EXCERPTED TEXT:
────
With the charging circuit already designed for the LiFePO4 battery charger, I had to figure out a way to simulate a battery in order to simulate the circuit. A battery is really just a voltage source with some internal resistance, so for the purposes of my simulation I just placed a .02 Ohm resistor in series with a voltage source.
To be realistic, I had the voltage source roughly follow the charging voltage curve of a LiFePO4 cell. Just to be thorough, I also slightly varied the voltages of each of the four cells so that they were always slightly out of balance. This better reflects real world conditions since cells are never identical and the circuit needs to be able to properly balance cells.
For each of the four duplicate cell circuits, I measured the current through the battery cell (using R2, R3, R10, & R14), the current through the TL431 (using R4, R7, R11, & R15), the current through the PNP transistor (using Q1, Q2, Q3, & Q4), and the voltage across each cell.
The results show almost identical voltage curves for each of the four circuits. The charging voltage of the constant current circuit follows the voltage of cell, maintaining a consistent 1A of current through each of the cells. Once the desired 3.65V is reached for each of the cells, the current rapidly tapers off and maintains that voltage, continually trickling top-off current to each cell. The transistor is then turned on and routes the excess current around the battery, correctly balancing each cell.
────
ASSIGNED TASK 1:
In the charger simulation text, what resistor value was placed in series with the voltage source to stand in for a battery?
ASSIGNED TASK 2:
Pick up the charger simulation text after its final sentence and keep writing it.
The rows are separate from the charger simulation text.
────
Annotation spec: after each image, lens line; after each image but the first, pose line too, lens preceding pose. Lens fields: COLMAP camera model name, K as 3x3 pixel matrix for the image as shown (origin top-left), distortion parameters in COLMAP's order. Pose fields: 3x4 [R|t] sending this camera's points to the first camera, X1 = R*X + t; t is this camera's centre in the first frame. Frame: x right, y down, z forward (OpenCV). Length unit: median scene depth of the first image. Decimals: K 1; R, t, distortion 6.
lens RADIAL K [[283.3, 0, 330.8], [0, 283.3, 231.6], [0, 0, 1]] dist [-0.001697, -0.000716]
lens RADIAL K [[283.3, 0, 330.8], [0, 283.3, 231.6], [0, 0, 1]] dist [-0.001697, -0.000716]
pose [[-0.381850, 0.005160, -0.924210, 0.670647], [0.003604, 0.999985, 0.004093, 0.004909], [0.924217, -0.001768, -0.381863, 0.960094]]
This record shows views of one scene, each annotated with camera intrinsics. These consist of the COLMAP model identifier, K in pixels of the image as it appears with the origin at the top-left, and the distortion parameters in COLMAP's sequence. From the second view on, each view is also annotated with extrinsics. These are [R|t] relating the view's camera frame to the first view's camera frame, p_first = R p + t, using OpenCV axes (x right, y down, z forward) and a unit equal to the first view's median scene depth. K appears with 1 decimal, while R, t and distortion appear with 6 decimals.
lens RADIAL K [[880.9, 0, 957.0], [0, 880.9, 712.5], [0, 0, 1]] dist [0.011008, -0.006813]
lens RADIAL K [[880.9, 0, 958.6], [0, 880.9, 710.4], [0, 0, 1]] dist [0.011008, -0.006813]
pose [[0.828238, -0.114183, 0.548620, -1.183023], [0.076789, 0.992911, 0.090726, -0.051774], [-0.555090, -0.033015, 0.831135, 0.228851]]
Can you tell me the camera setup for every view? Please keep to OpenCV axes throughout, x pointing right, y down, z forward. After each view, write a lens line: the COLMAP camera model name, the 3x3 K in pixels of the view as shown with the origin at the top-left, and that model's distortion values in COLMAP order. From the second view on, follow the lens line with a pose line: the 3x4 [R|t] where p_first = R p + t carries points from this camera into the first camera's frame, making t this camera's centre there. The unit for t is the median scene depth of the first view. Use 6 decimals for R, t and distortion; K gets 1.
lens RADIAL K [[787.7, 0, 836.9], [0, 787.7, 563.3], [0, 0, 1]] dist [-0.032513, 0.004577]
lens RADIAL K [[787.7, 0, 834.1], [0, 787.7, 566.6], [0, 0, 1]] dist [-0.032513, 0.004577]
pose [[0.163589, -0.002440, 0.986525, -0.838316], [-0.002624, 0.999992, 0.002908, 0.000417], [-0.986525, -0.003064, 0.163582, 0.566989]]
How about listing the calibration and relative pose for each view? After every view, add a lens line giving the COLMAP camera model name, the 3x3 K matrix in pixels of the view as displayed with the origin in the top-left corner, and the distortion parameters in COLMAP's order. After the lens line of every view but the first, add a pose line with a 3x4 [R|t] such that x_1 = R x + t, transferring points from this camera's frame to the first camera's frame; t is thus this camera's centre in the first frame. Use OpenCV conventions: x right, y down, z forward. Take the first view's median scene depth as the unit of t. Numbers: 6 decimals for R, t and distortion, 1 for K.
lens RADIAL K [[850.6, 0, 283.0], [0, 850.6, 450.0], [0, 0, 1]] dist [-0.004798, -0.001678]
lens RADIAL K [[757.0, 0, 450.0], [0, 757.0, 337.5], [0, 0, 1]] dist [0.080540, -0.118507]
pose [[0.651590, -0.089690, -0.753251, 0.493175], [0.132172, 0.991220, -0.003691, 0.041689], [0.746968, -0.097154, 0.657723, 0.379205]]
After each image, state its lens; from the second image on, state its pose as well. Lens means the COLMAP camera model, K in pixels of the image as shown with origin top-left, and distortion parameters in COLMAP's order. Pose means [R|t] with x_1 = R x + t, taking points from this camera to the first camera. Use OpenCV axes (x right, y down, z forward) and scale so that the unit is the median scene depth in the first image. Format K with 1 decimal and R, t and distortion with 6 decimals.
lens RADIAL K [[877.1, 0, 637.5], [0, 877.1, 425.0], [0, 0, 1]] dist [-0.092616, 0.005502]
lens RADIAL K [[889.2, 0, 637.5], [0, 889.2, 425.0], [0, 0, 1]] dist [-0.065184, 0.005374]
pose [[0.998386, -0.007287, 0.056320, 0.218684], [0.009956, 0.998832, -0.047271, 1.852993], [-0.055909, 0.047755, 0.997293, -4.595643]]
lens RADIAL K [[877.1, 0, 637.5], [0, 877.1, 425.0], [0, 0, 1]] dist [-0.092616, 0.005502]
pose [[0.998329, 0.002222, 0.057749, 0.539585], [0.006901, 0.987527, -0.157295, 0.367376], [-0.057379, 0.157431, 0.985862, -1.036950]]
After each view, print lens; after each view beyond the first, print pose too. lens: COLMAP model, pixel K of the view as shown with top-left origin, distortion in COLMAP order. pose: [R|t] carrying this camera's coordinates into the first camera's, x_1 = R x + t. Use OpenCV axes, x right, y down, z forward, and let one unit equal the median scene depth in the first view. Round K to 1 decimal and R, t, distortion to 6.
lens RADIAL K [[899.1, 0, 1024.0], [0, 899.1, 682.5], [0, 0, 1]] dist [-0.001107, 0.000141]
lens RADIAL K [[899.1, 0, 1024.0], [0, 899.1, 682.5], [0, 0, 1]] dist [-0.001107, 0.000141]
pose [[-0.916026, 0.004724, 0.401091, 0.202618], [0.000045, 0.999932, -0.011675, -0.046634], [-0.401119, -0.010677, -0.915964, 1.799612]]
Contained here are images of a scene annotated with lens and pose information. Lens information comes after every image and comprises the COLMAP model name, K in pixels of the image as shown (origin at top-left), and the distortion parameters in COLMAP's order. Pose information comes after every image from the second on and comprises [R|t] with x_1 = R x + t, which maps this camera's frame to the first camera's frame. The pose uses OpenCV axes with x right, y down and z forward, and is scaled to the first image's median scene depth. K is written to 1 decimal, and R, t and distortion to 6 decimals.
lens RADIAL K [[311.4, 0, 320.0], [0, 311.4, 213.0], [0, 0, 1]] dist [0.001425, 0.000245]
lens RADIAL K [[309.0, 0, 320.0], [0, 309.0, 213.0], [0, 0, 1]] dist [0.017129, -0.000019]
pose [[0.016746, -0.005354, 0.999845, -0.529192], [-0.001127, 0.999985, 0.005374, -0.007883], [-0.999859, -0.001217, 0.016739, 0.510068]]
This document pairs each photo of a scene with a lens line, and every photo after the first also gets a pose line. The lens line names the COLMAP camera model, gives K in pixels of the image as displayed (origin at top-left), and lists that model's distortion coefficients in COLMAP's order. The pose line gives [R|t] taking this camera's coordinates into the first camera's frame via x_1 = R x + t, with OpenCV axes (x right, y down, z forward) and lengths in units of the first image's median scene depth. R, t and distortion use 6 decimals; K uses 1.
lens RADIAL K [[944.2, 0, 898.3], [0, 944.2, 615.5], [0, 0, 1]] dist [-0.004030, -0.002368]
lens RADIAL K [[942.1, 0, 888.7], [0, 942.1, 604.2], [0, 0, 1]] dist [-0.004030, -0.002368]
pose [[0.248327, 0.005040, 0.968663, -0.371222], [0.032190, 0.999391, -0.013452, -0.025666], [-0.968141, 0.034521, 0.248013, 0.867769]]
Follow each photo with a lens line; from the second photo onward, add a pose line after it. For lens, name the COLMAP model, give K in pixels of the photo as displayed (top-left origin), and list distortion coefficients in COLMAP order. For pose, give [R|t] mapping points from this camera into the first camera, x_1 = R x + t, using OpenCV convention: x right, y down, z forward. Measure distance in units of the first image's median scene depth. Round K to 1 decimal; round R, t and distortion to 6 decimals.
────
YOUR RESPONSE 1:
A .02 Ohm resistor.

YOUR RESPONSE 2:
Overall everything looks correct and is performing as expected, so next up is putting this all on a PCB. My next post will show the final schematic and board layout for the charger.
One thought on “OpenADR: Battery Charger Simulation”
Thanks for these posts, they are great inspiration! I am trying to build a 4S LiFePO4 charging circuit with power path myself, and your work looks exactly right. One concern though: When the transistor switches on, doesn’t that also create a short across the battery cell terminals? If so, that could cause the cell to discharge rapidly (hopefully the cells are protected so they’ll just go into protection mode). Is this intentional? And is it safe?
Your simulation seems to verify that this is happening; the current across the ‘battery resistors’ dips below 0A since the current is now coming from the cell rather than going into it – but the graphs cut off at -0.1A so we can’t see how much current they are driving.